陶夭在将法力交给幽冥谷之前,可是修真界数一数二的水平,即便是放在凤凰山,和她同辈的弟子中,能赢过她的人也是寥寥。这么算来,陈延生的本领应该不输洛临渊。
然而这也只是幽冥谷的垫底水准,再往上数,第七、第六、第三、第二,第一,甚至那位谷主的能力又当如何?实在难以想象。
韩晔却道:“原本是陈延生一直占上风,但后来不知为何,那些簇拥着他的黑色纹路渐渐失去了攻击性,同一时间,他的能力被大幅度削弱,洛峰主瞧准破绽,便将他制服。”
“这场景是不是有点似曾相识?”池婉婉问:“我记得陶夭当时也是这样的情况,难道又是幽冥谷的人主动放弃了陈延生?”
是陈延生做了什么吗?还是说和白蒲州有关?
陈锋虽不知方才发生的事,但也听出来陈延生处境似乎不妙,朝着池婉婉大叫两声,便迫不及待地往后厢房奔去。
此时屋中依旧漆黑,只正中央立着的一柄仙剑映出荧荧蓝
光。陈延生就坐在仙剑旁边,一动不动,似乎被施了什么咒术。他脸上没什么表情,可一身衣服已经被划得破破烂烂,昭示着刚才的打斗有多么激烈。
陈延生抬头看了一眼闯入屋子的三人,最后将目光落在了陈锋身上,嘴角撤出一抹冷冽的笑容:“灭门那日,所有的事你都看到了对吧?你一早就知道这一切都是我所作的了是不是?”
陈锋看着陈延生如今的样貌,想从中寻找出一丝过往熟悉的面容,却被陈延生大声呵斥:“你干么用那种眼神看我!你在怜悯我吗?明明当时被幽冥谷相中的人是你,所有的法力、法宝全都给了你,你为何不要,你为何要全都给我?为了让幽冥谷主动放弃你,你还主动去吃那劳什子的东西,把自己弄得不能说话,变成这副人不人鬼不鬼的样子,你做给谁看!我吗!”
陈锋张了张口,似有千言万语,却无法回答。
他曾受过最深的伤害,痛彻心扉,好像把他全身的皮毛全都硬生生拔光了。他没有了保护,只能选择不相信任何人,所有人皆是恶,这样想,就不会让自己再一次受伤。
“陈延生!”池婉婉忽然出声断喝:“我在享堂找到了一块幽冥谷的玉牌,白蒲州残存的法力附在上面,所以,我看到了一些她的过去。

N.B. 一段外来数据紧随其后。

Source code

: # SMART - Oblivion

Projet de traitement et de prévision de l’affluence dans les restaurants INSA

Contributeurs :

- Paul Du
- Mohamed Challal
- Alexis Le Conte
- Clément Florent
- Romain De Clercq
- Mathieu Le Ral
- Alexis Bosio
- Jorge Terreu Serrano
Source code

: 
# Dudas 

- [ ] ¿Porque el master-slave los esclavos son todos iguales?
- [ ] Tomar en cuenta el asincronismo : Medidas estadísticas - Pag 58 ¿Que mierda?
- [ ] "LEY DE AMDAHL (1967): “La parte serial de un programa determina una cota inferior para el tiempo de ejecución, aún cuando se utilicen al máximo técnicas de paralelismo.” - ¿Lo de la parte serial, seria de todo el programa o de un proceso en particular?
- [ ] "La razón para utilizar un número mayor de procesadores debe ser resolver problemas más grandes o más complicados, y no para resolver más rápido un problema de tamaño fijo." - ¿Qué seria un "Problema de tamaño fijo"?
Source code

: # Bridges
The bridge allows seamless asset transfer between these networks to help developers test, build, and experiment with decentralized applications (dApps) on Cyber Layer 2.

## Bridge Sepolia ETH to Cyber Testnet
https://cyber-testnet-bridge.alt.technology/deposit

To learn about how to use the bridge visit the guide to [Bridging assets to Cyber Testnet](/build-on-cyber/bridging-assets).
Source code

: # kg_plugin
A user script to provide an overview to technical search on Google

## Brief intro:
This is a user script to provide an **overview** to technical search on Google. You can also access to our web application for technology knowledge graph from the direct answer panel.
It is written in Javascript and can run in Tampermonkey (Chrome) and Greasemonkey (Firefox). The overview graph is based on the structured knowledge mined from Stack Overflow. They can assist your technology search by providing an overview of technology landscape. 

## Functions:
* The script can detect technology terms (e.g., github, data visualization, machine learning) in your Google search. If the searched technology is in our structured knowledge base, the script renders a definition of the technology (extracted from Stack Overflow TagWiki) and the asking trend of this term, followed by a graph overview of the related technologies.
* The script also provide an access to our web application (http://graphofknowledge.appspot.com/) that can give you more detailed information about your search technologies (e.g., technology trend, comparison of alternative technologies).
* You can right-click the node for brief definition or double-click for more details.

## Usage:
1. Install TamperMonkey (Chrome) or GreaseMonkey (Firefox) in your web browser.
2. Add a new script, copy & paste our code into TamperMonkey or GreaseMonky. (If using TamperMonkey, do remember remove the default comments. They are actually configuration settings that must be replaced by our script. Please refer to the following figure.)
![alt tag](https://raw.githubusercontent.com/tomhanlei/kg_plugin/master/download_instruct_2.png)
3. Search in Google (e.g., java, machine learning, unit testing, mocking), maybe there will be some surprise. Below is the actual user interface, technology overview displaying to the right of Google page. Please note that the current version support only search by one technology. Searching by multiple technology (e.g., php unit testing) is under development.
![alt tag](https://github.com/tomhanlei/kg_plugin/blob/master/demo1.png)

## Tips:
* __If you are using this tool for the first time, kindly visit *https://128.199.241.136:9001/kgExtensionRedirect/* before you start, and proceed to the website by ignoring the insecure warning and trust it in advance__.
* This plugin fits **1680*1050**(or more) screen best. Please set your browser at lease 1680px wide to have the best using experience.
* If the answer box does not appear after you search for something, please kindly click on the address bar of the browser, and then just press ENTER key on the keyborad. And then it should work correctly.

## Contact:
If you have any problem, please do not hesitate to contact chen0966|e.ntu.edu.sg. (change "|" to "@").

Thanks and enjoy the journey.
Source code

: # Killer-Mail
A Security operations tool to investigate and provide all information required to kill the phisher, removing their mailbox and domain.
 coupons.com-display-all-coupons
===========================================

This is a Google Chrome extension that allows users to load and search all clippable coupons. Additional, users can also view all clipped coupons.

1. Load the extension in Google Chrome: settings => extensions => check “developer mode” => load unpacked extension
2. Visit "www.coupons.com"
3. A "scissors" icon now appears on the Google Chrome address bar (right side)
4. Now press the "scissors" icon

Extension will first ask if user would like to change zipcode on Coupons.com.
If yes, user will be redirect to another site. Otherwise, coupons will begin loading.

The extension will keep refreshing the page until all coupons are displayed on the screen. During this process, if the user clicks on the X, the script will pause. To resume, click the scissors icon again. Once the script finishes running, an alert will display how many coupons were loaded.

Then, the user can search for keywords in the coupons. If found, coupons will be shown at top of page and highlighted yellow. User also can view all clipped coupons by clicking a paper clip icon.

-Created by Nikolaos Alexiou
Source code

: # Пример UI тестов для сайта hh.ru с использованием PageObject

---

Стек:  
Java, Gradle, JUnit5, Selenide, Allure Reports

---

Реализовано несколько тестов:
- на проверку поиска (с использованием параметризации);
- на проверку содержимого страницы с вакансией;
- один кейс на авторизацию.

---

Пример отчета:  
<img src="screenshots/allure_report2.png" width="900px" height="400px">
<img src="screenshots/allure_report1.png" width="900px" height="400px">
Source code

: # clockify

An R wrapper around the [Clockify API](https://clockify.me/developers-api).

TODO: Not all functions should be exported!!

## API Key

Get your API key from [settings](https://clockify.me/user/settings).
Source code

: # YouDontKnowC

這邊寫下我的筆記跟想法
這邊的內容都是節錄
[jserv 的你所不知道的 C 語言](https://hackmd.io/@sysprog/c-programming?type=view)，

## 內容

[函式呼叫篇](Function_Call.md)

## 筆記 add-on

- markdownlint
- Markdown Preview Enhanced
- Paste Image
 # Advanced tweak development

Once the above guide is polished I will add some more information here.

她之所以那么做,是有原因的,她是因为。。。。。。”
“是因为那个会弹琴的男人
吗?”陈延生打断,他无所谓的笑了笑:“我早就看过了。她为了帮助那个男人,加入了幽冥谷,却根本不知道幽冥谷是个什么样的地方。她被幽冥谷当工具一样利用,按照先前谷主吩咐好的,生下一个‘怨胎’,来吸收麻溪镇的怨气,从而将麻溪县拉入幽冥谷的势力范围内。”
“在这期间,她曾经想要逃离幽冥谷的掌控,可那男人来找过她一次,她又为了那个男人放弃了,最后还是一步步走向了谷主计划好的悲剧,是这样不是?哈,你以为这些我都不知道吗?”
他刚说完,忽然洛临渊一脚踹了上去,直将他踹得差点栽倒。
“对婉儿说话的时候,你最好收起你的阴阳怪气。”
池婉婉却无所谓地笑了笑,道:“看来你当真不知道,那段白蒲州的过往,你并没有看到最后吧?”